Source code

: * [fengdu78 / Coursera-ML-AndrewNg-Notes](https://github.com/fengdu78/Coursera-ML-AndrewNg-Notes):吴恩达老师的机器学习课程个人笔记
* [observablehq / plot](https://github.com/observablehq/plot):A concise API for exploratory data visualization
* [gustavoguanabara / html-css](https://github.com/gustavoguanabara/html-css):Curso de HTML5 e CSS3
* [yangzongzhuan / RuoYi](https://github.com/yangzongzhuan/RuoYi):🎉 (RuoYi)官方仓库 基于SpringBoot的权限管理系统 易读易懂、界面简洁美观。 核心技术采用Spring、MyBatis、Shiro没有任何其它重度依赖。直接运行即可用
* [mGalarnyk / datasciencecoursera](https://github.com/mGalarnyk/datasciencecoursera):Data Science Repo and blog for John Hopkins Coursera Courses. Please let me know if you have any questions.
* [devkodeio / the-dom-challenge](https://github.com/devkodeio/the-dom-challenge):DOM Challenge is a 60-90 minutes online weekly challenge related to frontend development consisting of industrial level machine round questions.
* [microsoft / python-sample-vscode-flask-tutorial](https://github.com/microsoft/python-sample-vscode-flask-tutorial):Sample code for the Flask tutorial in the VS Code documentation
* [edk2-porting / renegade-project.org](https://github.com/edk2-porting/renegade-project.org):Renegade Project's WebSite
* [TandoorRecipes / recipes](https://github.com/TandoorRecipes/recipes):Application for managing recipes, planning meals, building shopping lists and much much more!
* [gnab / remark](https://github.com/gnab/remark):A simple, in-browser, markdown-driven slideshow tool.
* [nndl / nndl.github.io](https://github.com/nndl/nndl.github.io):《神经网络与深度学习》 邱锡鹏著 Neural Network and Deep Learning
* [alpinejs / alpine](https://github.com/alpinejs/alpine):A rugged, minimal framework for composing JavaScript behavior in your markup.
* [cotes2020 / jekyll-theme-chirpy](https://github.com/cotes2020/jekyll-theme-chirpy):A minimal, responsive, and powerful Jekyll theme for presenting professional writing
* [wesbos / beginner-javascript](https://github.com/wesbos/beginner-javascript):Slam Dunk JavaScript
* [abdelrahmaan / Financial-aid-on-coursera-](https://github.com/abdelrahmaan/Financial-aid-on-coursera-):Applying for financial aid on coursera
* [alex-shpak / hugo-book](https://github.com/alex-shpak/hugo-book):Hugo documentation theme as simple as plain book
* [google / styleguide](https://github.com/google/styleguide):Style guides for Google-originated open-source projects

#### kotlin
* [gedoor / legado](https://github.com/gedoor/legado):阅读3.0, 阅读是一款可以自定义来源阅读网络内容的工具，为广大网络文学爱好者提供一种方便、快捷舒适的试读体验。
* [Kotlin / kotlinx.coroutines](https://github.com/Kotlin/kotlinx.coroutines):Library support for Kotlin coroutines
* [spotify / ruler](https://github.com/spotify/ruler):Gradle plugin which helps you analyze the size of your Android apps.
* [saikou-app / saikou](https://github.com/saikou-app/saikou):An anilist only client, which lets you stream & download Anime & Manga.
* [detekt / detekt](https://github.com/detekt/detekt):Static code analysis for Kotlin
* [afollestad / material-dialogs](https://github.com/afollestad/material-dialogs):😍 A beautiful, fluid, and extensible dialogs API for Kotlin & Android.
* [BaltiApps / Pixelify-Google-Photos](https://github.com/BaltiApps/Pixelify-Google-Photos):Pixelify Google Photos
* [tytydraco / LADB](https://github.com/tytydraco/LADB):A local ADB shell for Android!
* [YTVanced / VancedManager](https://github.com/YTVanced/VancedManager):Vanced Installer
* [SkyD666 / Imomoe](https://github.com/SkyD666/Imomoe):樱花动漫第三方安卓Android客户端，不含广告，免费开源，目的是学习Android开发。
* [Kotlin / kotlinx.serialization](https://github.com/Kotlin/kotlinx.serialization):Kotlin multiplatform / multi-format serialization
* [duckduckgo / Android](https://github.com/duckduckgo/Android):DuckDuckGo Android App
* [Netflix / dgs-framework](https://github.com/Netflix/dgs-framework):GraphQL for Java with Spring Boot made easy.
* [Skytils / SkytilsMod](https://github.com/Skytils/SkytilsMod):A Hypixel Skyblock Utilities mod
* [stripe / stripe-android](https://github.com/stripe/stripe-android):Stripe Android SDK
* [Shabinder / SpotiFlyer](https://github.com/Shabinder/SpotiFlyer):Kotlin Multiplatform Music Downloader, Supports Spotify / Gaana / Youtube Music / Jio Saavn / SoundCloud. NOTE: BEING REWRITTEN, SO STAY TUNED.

What to produce:
The required output is the exact run of lines from the beginning of the listing above to the line that contains "exploratory data visualization", inclusive of both.

Answer section:
Source code

: * [fengdu78 / Coursera-ML-AndrewNg-Notes](https://github.com/fengdu78/Coursera-ML-AndrewNg-Notes):吴恩达老师的机器学习课程个人笔记
* [observablehq / plot](https://github.com/observablehq/plot):A concise API for exploratory data visualization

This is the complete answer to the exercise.